**What you need to do**
Below is a listing from which only part is wanted; return exactly the lines from the one with "index tip: (507, 202)" up to and including the one with "thumb mcp: (323, 239)".

Record set START

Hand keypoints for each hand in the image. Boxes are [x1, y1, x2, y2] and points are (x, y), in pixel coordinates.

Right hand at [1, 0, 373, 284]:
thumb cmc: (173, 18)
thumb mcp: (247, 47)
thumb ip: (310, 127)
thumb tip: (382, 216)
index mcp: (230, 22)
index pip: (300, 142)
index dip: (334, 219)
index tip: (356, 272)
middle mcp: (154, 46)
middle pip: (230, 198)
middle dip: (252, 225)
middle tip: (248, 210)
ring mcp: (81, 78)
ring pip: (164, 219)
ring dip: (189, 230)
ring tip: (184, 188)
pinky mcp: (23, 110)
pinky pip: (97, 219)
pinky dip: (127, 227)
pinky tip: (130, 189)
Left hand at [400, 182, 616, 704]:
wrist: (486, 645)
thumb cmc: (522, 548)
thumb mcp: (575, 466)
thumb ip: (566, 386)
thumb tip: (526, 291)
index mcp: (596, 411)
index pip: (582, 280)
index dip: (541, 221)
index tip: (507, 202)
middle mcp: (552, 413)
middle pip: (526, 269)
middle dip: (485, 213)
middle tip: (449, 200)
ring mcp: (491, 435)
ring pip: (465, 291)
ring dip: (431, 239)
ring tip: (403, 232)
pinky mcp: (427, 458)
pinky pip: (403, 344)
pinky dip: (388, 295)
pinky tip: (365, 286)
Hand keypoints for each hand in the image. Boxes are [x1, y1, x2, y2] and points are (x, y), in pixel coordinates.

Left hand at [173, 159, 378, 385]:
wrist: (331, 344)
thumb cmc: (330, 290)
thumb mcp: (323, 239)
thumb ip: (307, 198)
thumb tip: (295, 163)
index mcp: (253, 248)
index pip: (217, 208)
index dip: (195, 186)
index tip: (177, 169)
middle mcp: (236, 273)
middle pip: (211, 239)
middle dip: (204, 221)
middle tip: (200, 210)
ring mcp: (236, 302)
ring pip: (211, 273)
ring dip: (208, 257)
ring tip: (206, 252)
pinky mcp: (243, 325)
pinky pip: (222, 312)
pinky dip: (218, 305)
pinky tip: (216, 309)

Record set END

**Solution for this exercise**
index tip: (507, 202)
middle mcp: (552, 413)
middle pip: (526, 269)
middle dip: (485, 213)
middle tip: (449, 200)
ring mcp: (491, 435)
ring pip: (465, 291)
ring dip: (431, 239)
ring tip: (403, 232)
pinky mcp: (427, 458)
pinky pip: (403, 344)
pinky dip: (388, 295)
pinky tip: (365, 286)
Hand keypoints for each hand in the image. Boxes are [x1, y1, x2, y2] and points are (x, y), in pixel coordinates.

Left hand at [173, 159, 378, 385]:
wrist: (331, 344)
thumb cmc: (330, 290)
thumb mcp: (323, 239)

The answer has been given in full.